- **PROMPT**: From the first line to the last, copy the material exactly and leave the pictures out.

- **GIVEN DATA**:

-*-*-

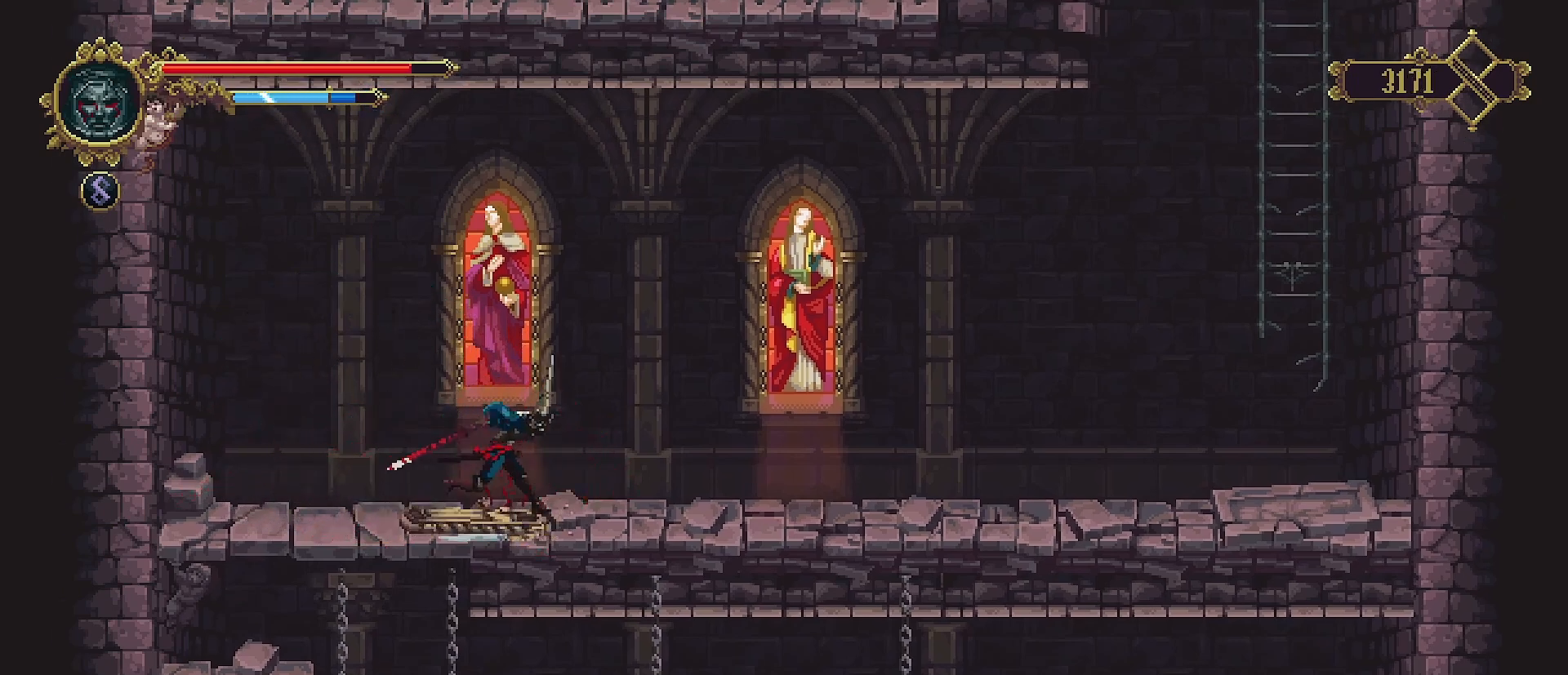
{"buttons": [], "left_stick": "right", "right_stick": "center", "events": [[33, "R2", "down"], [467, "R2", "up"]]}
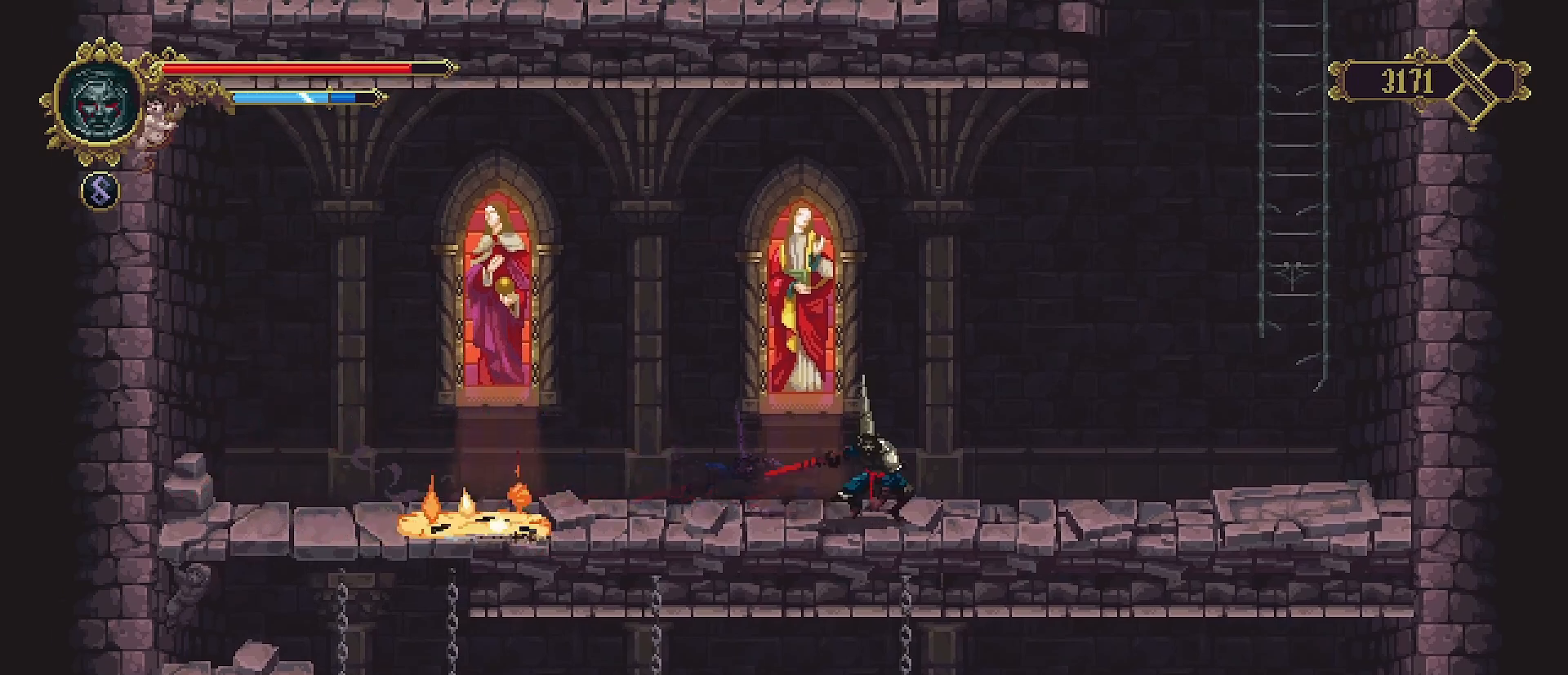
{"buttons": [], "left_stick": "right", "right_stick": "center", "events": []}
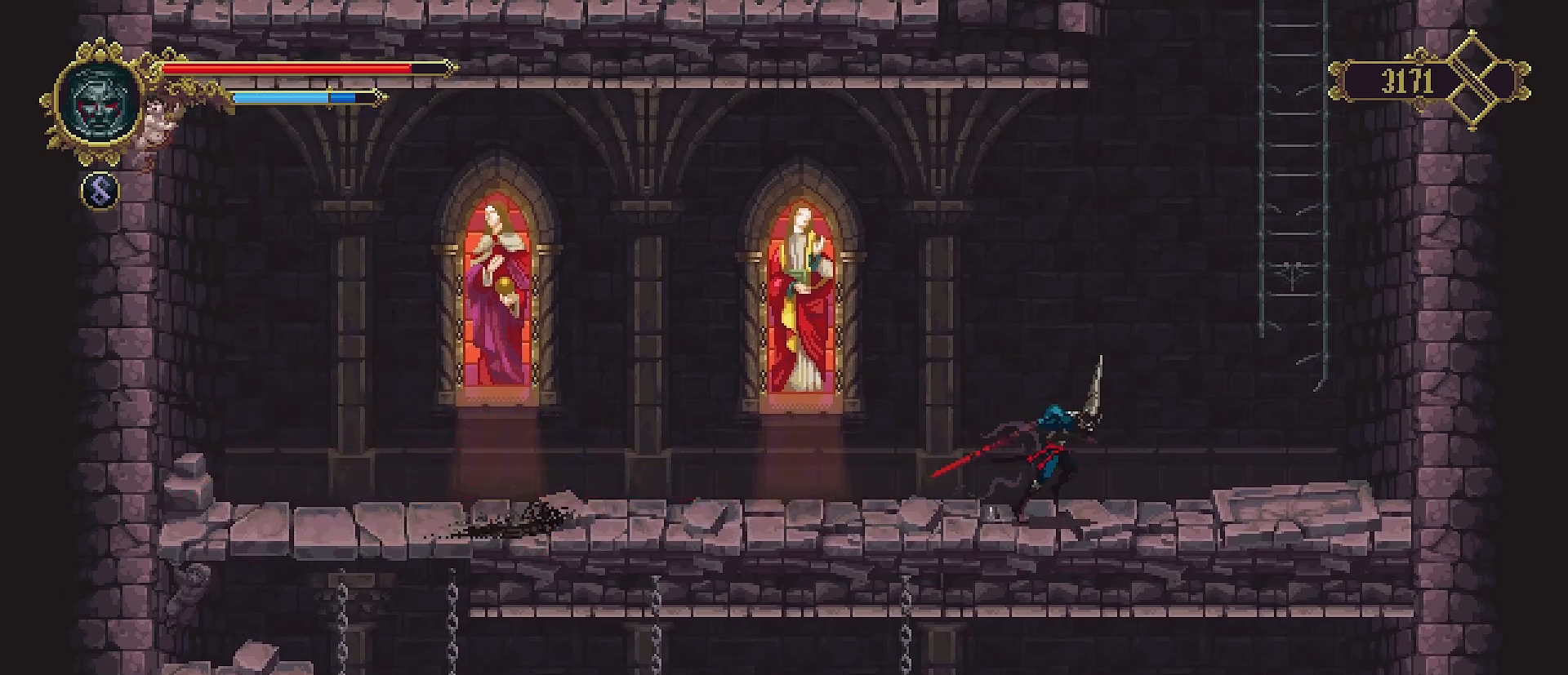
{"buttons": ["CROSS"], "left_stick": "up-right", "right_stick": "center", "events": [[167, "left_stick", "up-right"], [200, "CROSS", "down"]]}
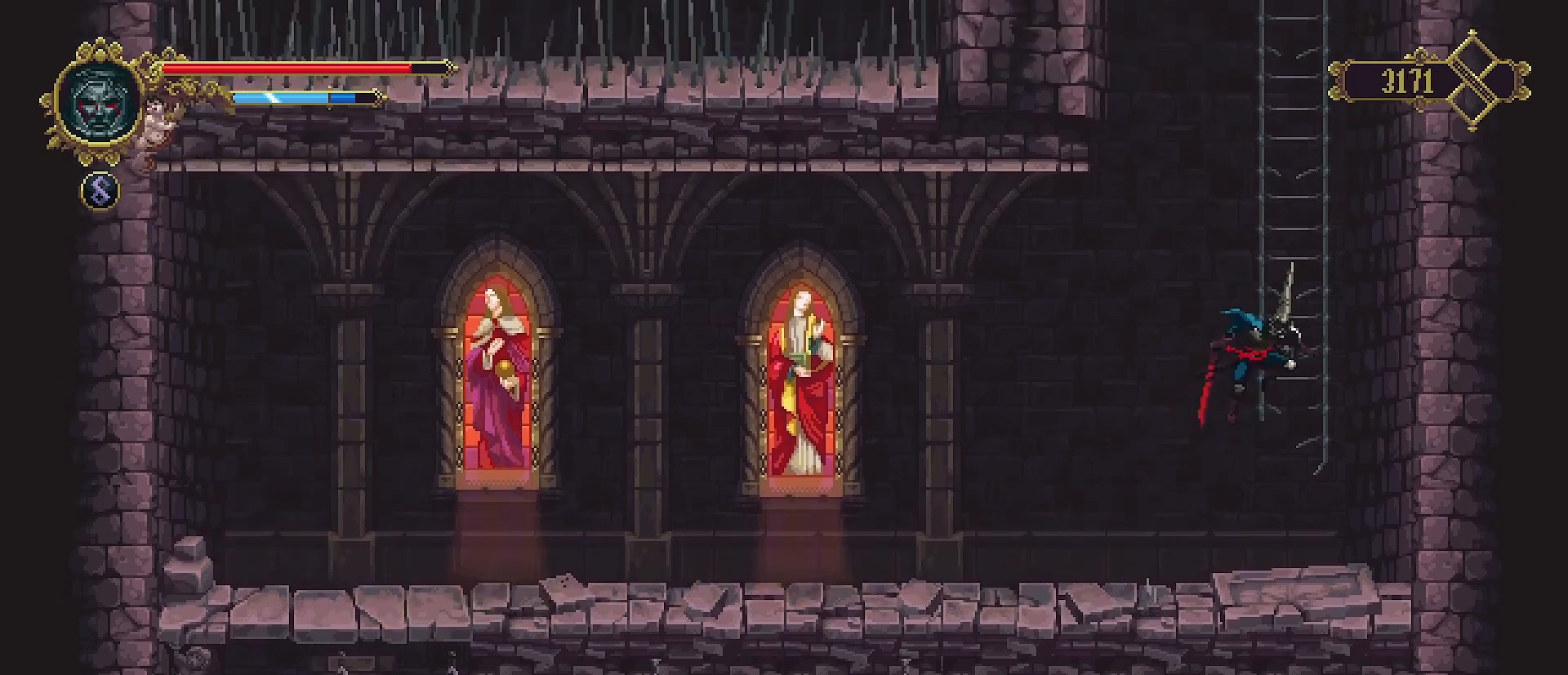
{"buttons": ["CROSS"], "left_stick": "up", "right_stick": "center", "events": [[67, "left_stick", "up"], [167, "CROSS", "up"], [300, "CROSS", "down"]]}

-*-*-

- **REPLY TO THE TASK**:
{"buttons": [], "left_stick": "right", "right_stick": "center", "events": [[33, "R2", "down"], [467, "R2", "up"]]}
{"buttons": [], "left_stick": "right", "right_stick": "center", "events": []}
{"buttons": ["CROSS"], "left_stick": "up-right", "right_stick": "center", "events": [[167, "left_stick", "up-right"], [200, "CROSS", "down"]]}
{"buttons": ["CROSS"], "left_stick": "up", "right_stick": "center", "events": [[67, "left_stick", "up"], [167, "CROSS", "up"], [300, "CROSS", "down"]]}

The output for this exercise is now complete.